Indemnification by You: You will defend us against any third-party claims alleging that your data, or your use of the Services in violation of this Agreement, infringes intellectual property rights or violates applicable law (“Claim Against Us”), and for any costs or fees that occur as the result of your breach of this Agreement. You will indemnify us for damages, legal fees, or costs awarded or agreed upon in a court-approved settlement, provided that we: (a) notify you in writing of the Claim Against Us, (b) grant you sole control over the defense and settlement (you will not settle without our full release of liability), and (c) provide reasonable assistance at your expense.

Exclusive Remedy: This section represents the sole obligation of the indemnifying party and the exclusive remedy of the indemnified party for claims covered under this provision.

DISCLAIMERS; LIMITATION OF LIABILITY

The Services are provided "as is" and "as available." ConsentConfirmation, its affiliates, licensors, and suppliers disclaim all express or implied warranties, including, but not limited to, merchantability, fitness for a particular purpose, non-infringement, and uninterrupted or error-free operation.

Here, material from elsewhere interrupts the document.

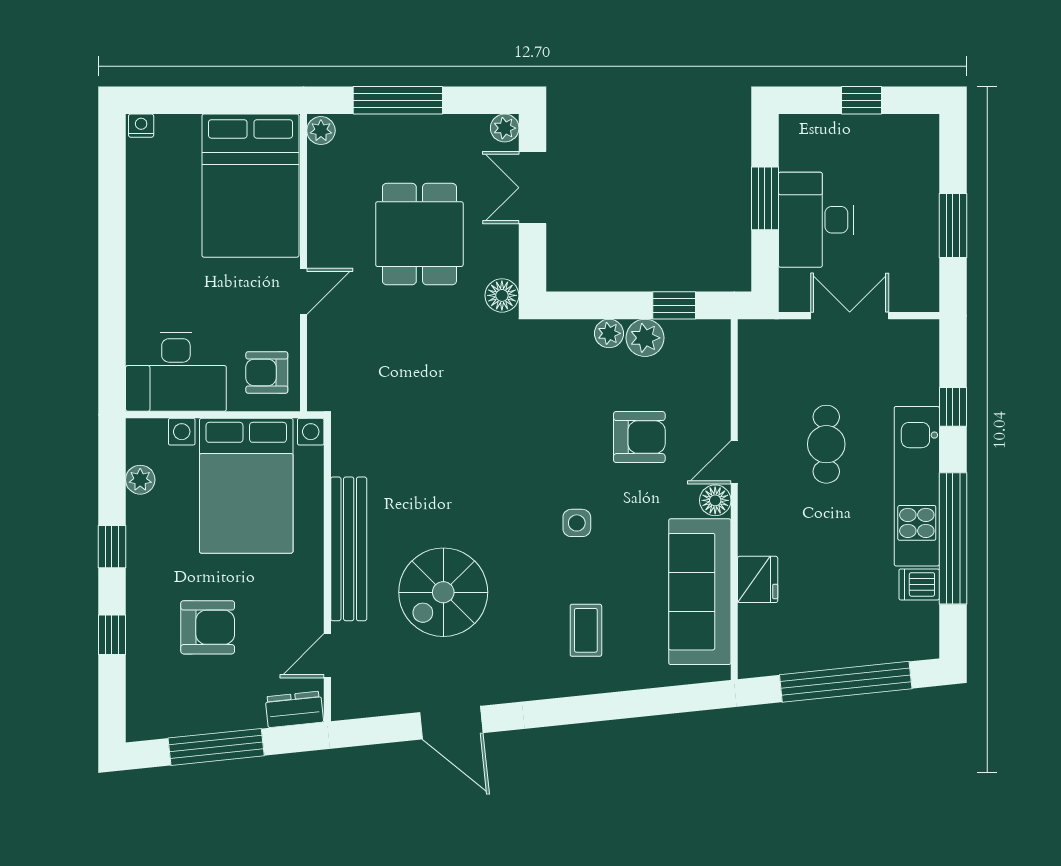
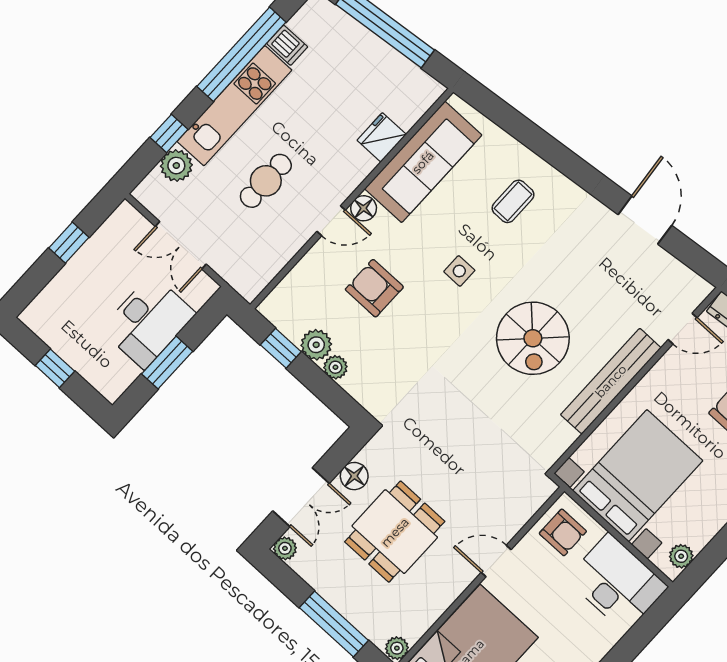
window: (953, 225) -> (69, 243), width x0.67
floor lamp: (502, 295) -> (354, 476), moved
plant: (920, 384) -> (176, 166), added
plant: (140, 480) -> (681, 556), moved
spiral stairs: (443, 592) -> (533, 338), moved, turned 90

We do not guarantee the availability of the Services in your location or compatibility with your equipment.

ConsentConfirmation is not liable for indirect, special, incidental, or consequential damages, including loss of data, profits, or revenue, regardless of the cause of action, even if advised of the possibility of such damages. In no event will our total liability exceed the fees paid by you under the relevant Order Form.

 


 

GENERAL PROVISIONS

  1. Obligations related to representations, indemnification, and liability survive termination.
  2. Neither party is liable for delays or failures caused by circumstances beyond reasonable control (e.g., natural disasters, governmental actions).
  3. You may not transfer this Agreement without our consent; we may assign it freely.
  4. Waivers of terms are not enforceable unless in writing.
  5. If any provision is deemed invalid, remaining terms remain in effect.
  6. The parties are independent contractors with no authority to bind one another.
  7. This Agreement benefits only the parties and their successors; third-party rights are excluded.